Exercise brief ->
Transcribe the entries below word for word, beginning at the line with "Dec. 31, 2018, DTE" and stopping after the line with "capital cost [$], '25: 1186145 -> 1476260"; drop all pictures.

+++

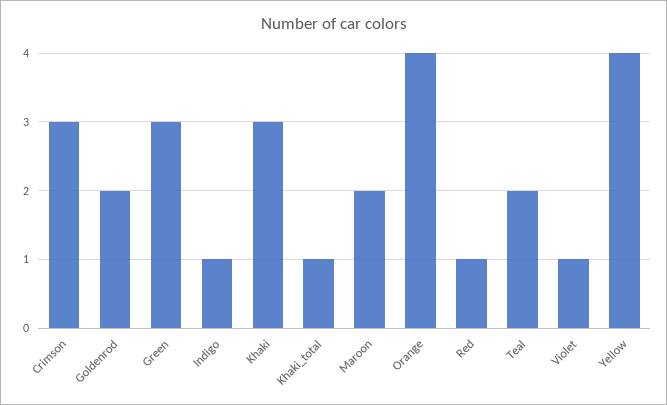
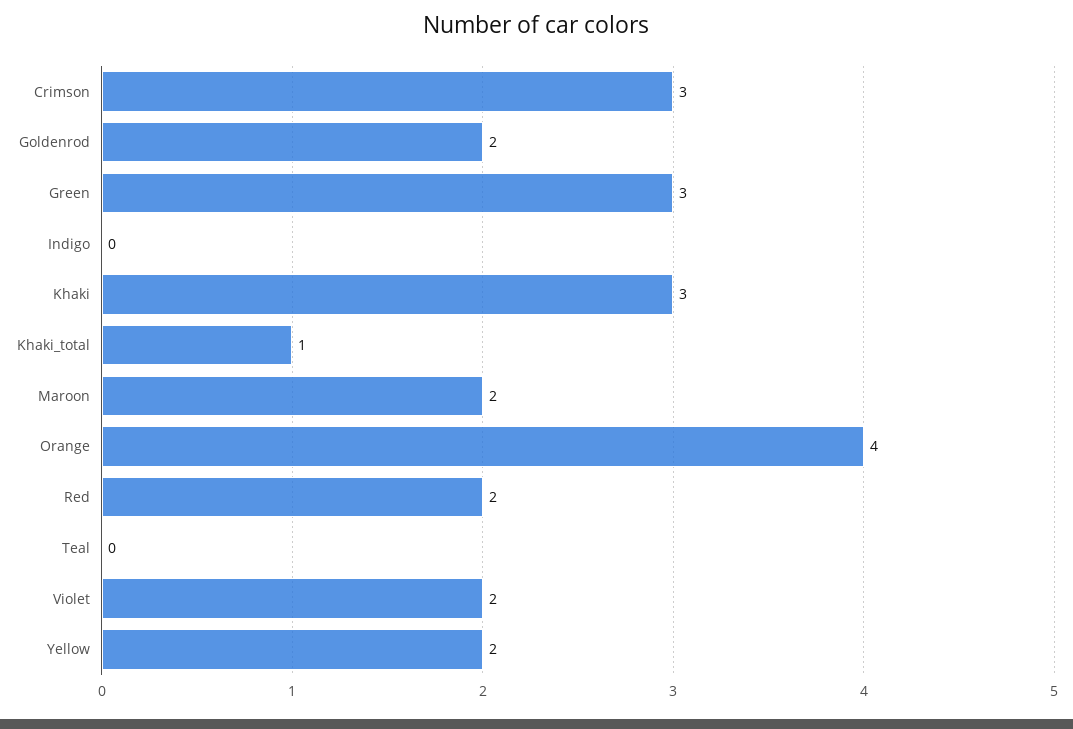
Indigo: 1 -> 0
Red: 1 -> 2
Teal: 2 -> 0
Violet: 1 -> 2
Yellow: 4 -> 2

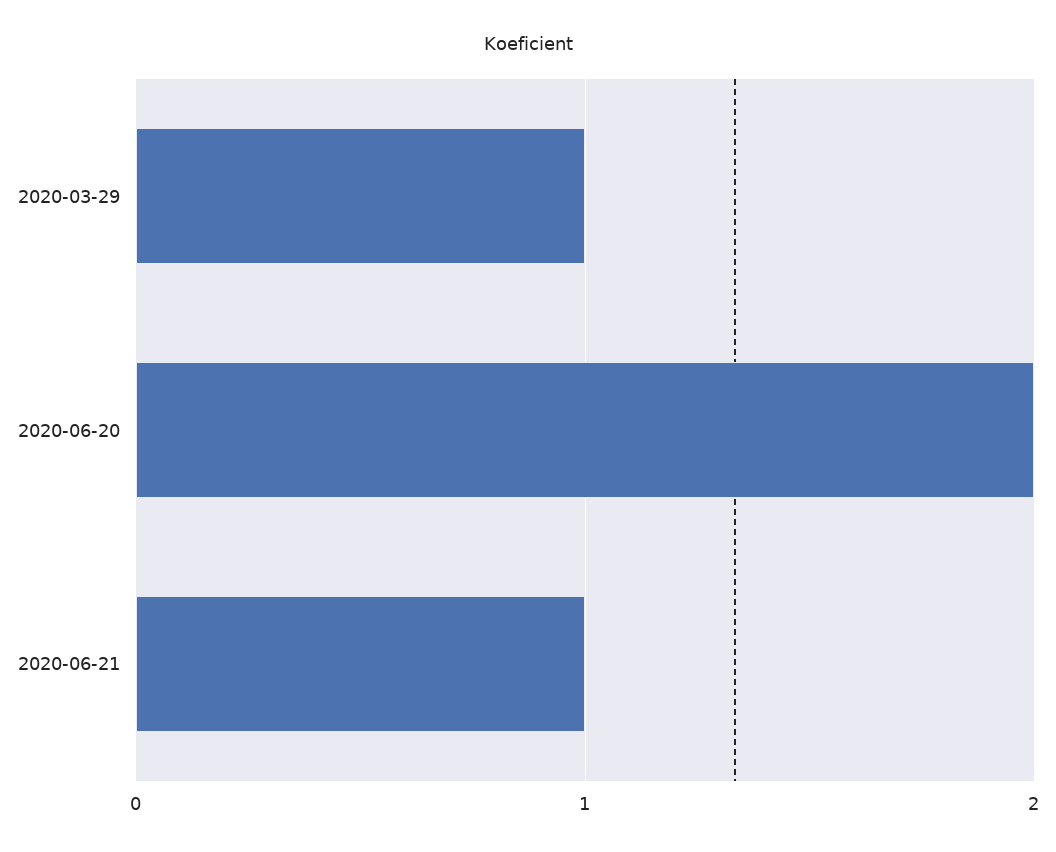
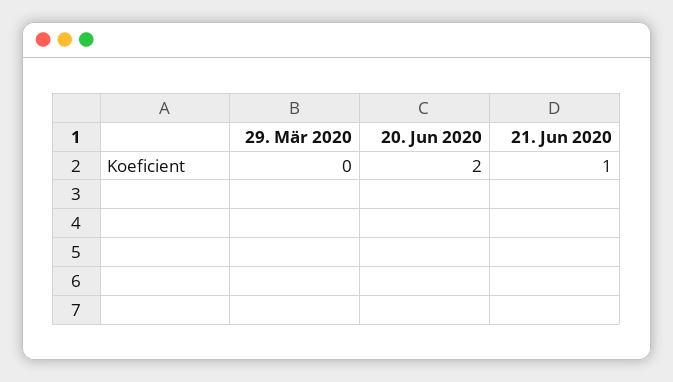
2020-03-29: 1 -> 0

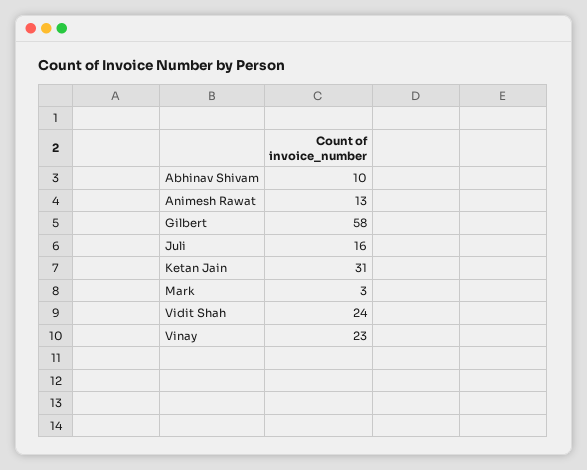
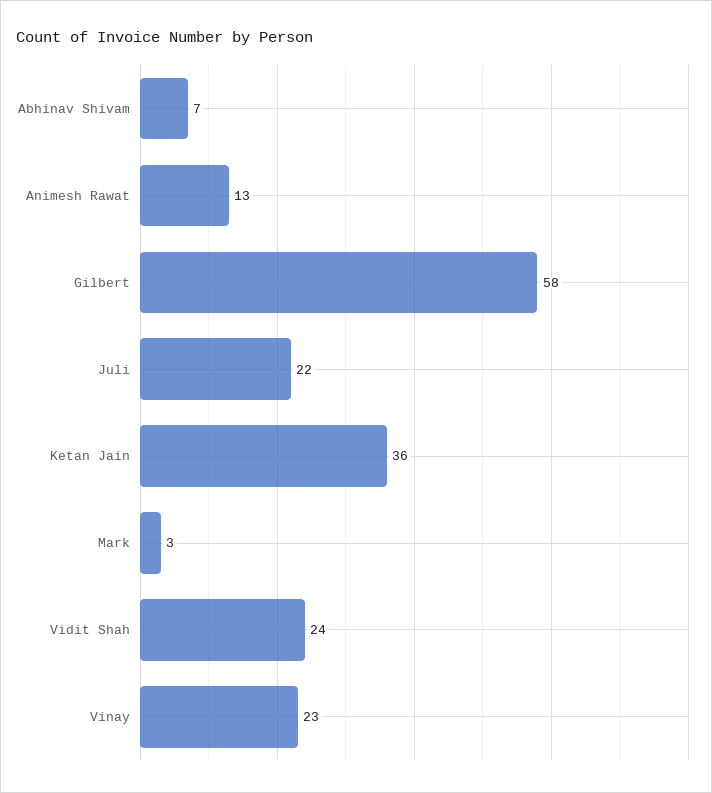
Abhinav Shivam: 10 -> 7
Juli: 16 -> 22
Ketan Jain: 31 -> 36

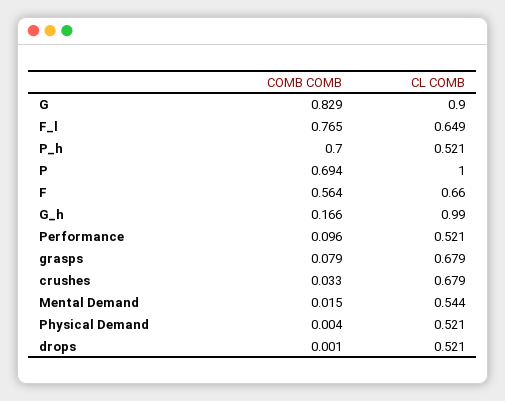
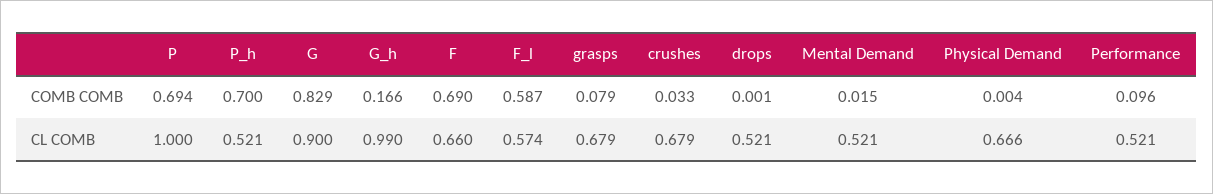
COMB COMB, F_l: 0.765 -> 0.587
CL COMB, F_l: 0.649 -> 0.574
COMB COMB, F: 0.564 -> 0.69
CL COMB, Mental Demand: 0.544 -> 0.521
CL COMB, Physical Demand: 0.521 -> 0.666

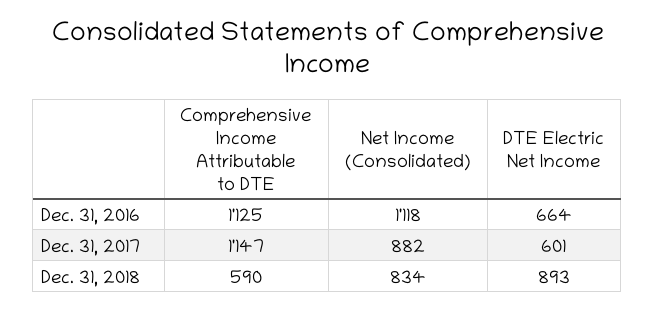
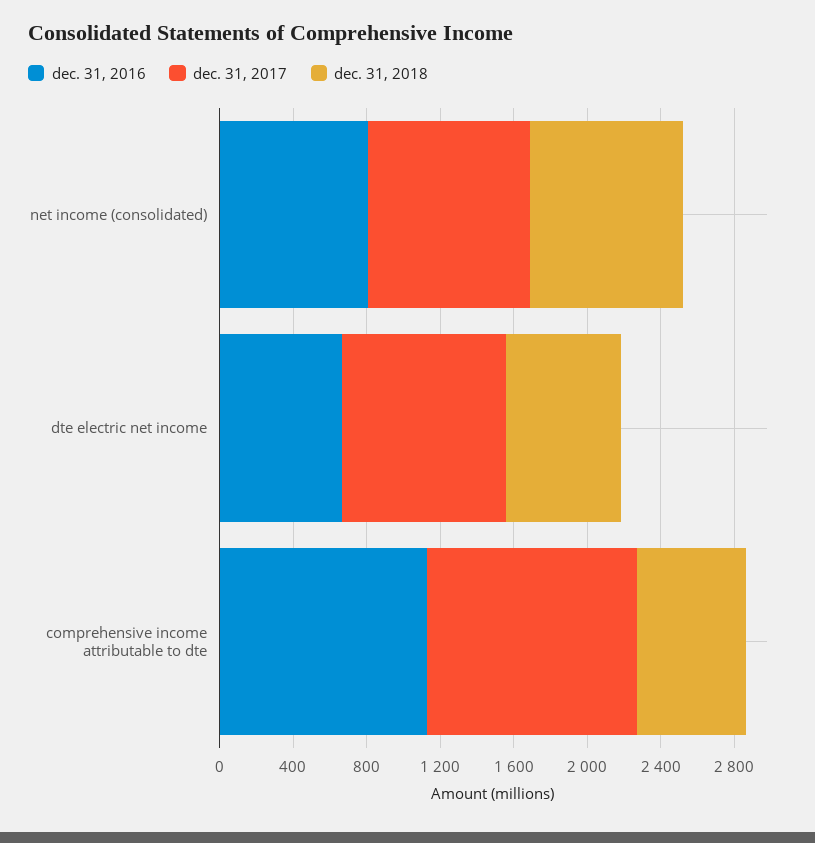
Dec. 31, 2016, Net Income (Consolidated): 1118 -> 800
Dec. 31, 2017, DTE Electric Net Income: 601 -> 900
Dec. 31, 2018, DTE Electric Net Income: 893 -> 600

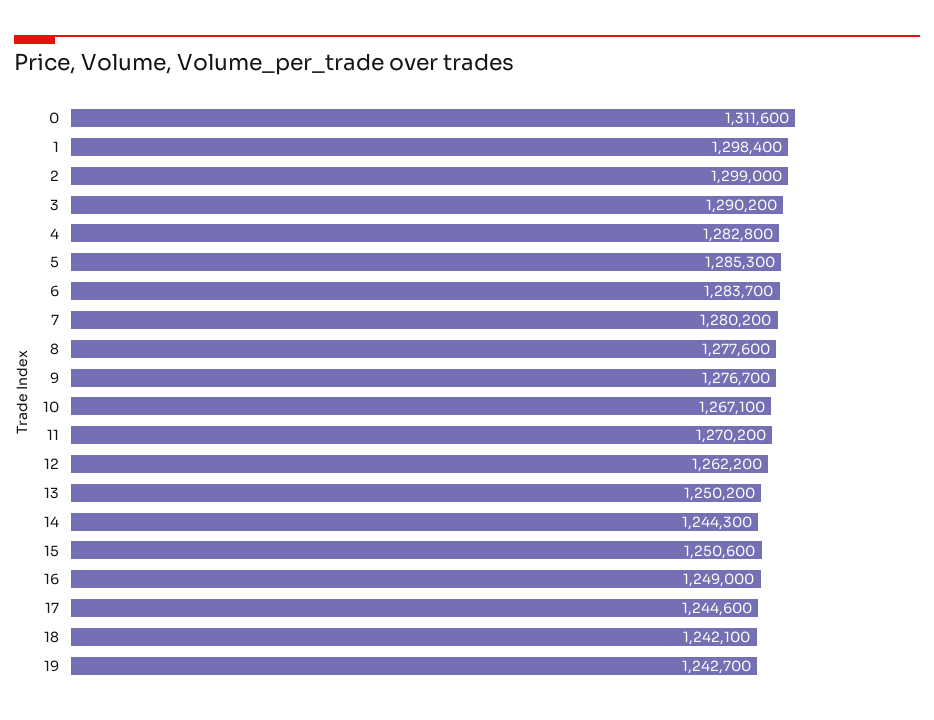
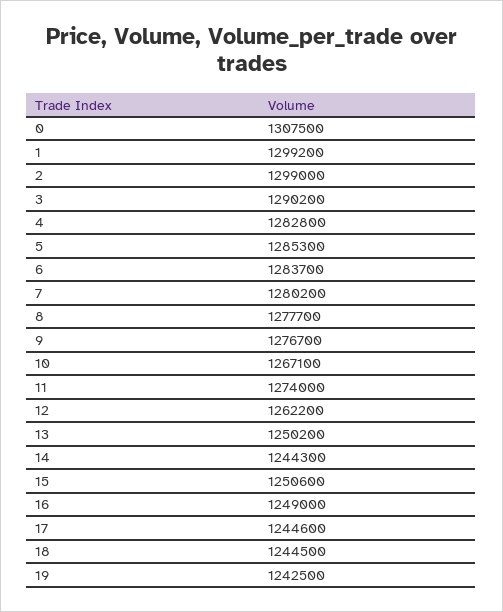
0: 1311600 -> 1307500
1: 1298400 -> 1299200
8: 1277600 -> 1277700
11: 1270200 -> 1274000
18: 1242100 -> 1244500
19: 1242700 -> 1242500

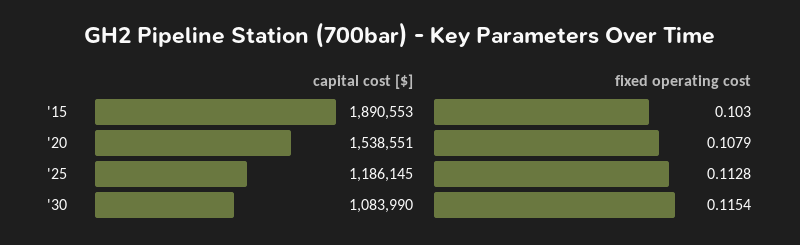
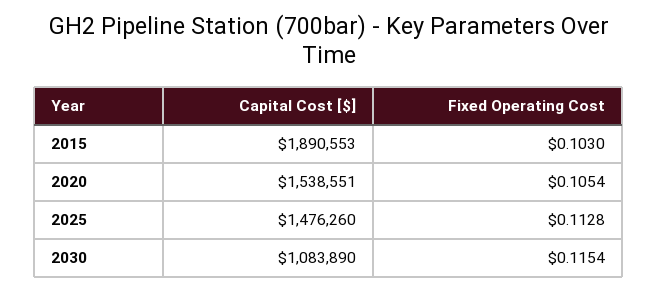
fixed operating cost, '20: 0.1079 -> 0.1054
capital cost [$], '25: 1186145 -> 1476260
capital cost [$], '30: 1083990 -> 1083890

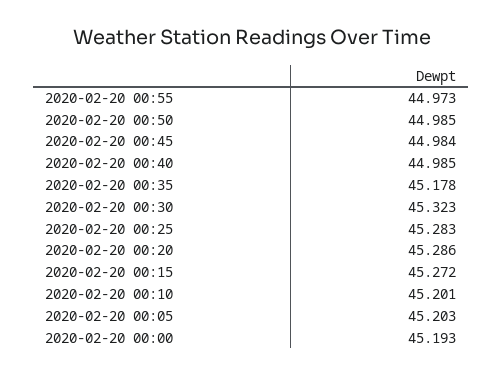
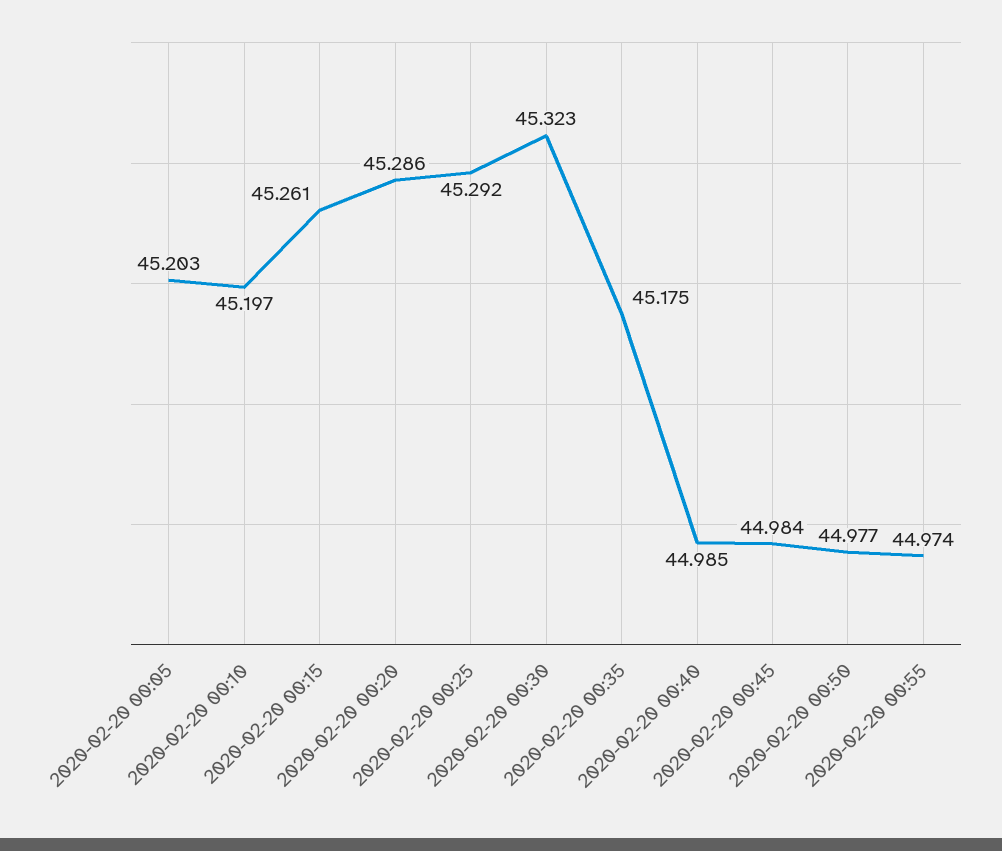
2020-02-20 00:55: 44.973 -> 44.974
2020-02-20 00:50: 44.985 -> 44.977
2020-02-20 00:35: 45.178 -> 45.175
2020-02-20 00:25: 45.283 -> 45.292
2020-02-20 00:15: 45.272 -> 45.261
2020-02-20 00:10: 45.201 -> 45.197
2020-02-20 00:00: 45.193 -> none

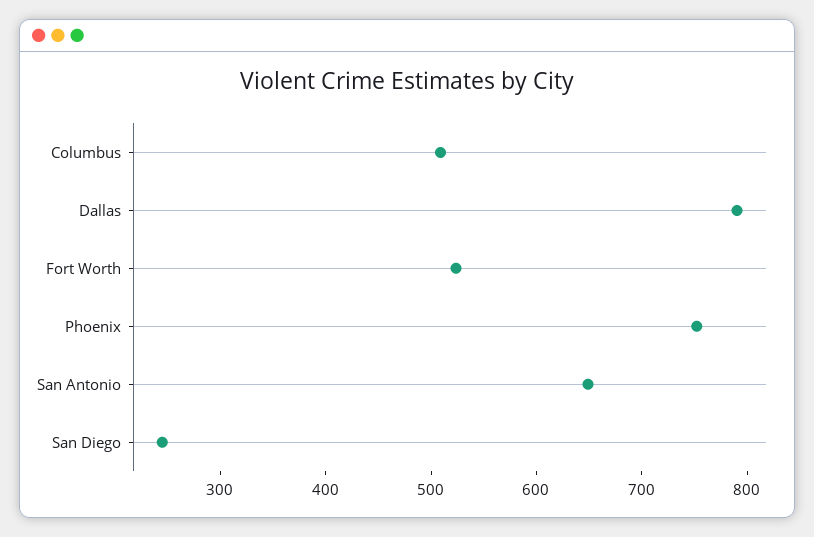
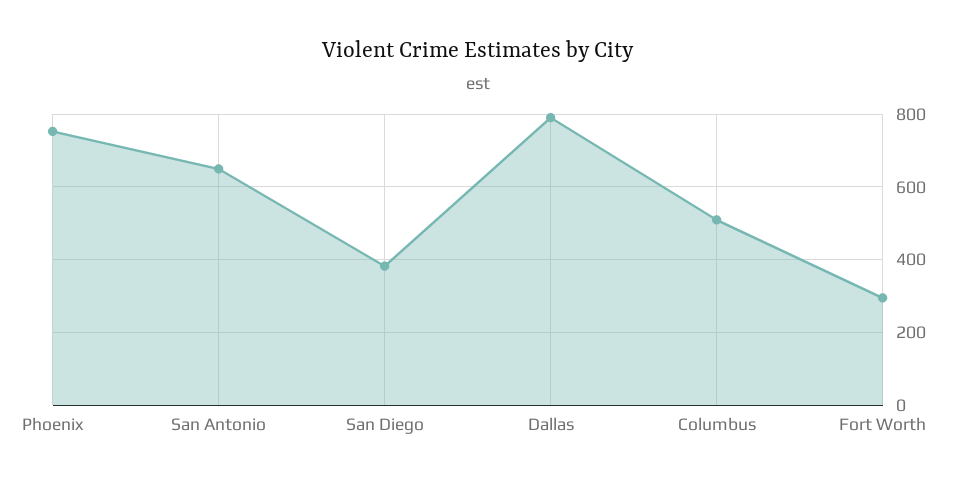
Fort Worth: 520 -> 300
San Diego: 240 -> 380

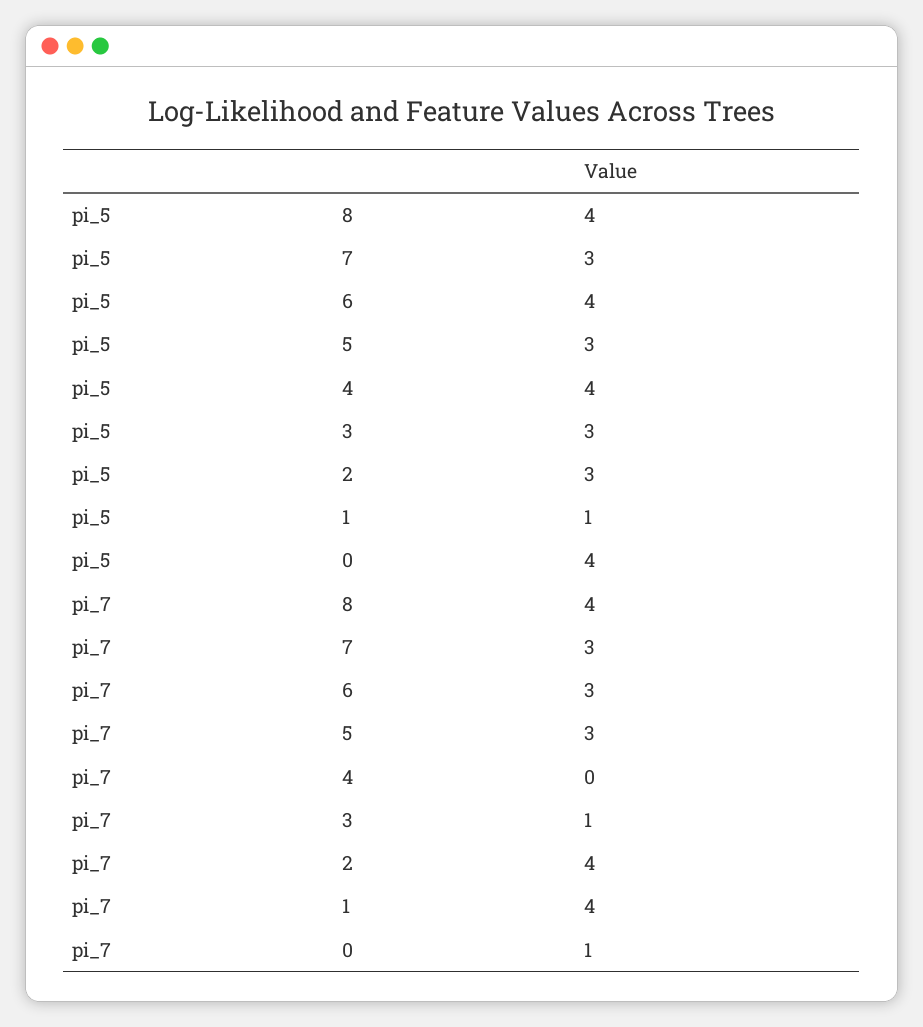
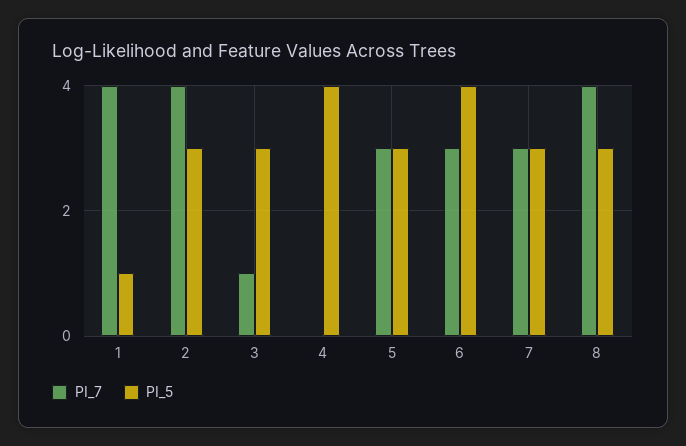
pi_5, 8: 4 -> 3
pi_5, 0: 4 -> none
pi_7, 0: 1 -> none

+++

Solution to this problem ->
Dec. 31, 2018, DTE Electric Net Income: 893 -> 600

0: 1311600 -> 1307500
1: 1298400 -> 1299200
8: 1277600 -> 1277700
11: 1270200 -> 1274000
18: 1242100 -> 1244500
19: 1242700 -> 1242500

fixed operating cost, '20: 0.1079 -> 0.1054
capital cost [$], '25: 1186145 -> 1476260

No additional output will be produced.